SEC. GATES: Well, with respect to military action, we have prepared any number of options in terms of capabilities. But I think we will have to monitor this situation very closely. We will do whatever the president directs us to do. But I think at this point there is a sense that any action should be the result of an international sanction before anything is done.
PRES. KARZAI: From an Afghan perspective, we wish our fellow Muslim countries in the Middle East peace and stability, and specially from an Afghan perspective, where our country went to 30 years of war and instability and lack of governance and functioning institutions, I hope that whatever takes place in that part of the world is one that will bring the people of the -- of those countries stability and strong government institutions.
My advice would be that -- to all of those who are there, the government and their opposition, not to fight one another and not to weaken their governance and their institutions, and not to destroy their own infrastructure.
After 20 years of civil strife and interventions, Afghanistan was reduced to nothing with regard to governance and the infrastructure. And I hope that will not happen in our fellow Muslim countries.

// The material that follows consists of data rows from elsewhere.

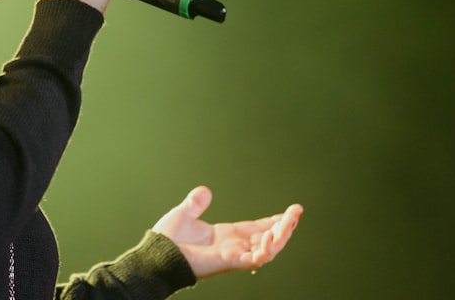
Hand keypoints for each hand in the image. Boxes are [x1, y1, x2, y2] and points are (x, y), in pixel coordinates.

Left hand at [152, 186, 302, 279]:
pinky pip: (253, 259)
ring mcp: (232, 255)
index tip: (291, 212)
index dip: (274, 222)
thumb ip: (195, 204)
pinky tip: (273, 236)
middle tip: (298, 212)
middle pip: (267, 238)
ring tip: (291, 222)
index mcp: (225, 235)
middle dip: (285, 227)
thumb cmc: (166, 239)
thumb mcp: (184, 214)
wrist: (156, 254)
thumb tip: (206, 191)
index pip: (257, 229)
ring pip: (266, 249)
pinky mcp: (228, 262)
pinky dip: (265, 249)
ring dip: (280, 236)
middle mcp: (233, 246)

Q: My question is to Secretary Gates. Despite the repeated requests by the government of Afghanistan to the world and to the United States that the safe havens of terror across the border need to be eliminated, it seems that Afghanistan’s request has been ignored or has not been taken seriously. Where do you see the problem is; why haven’t you taken seriously the government of Afghanistan?
SEC. GATES: Well, we do take seriously that concern. And I think that the governments of Afghanistan, Pakistan and the United States are working together to try and deal with that problem. And the reality is that Pakistan has moved 140,000 troops to the border area. They have tried to eliminate the extremists in South Waziristan and Swat. And there is increasing cooperation between Afghanistan and Pakistan in terms of dealing with the terrorist threat that crosses back and forth across that border.
So, you know, very few things move as quickly as we would like them to move. But the truth is, there has been a significant improvement in the cooperation among the three countries, and I would say particularly between Afghanistan and Pakistan. And I think we would like to see this cooperation progress in the future.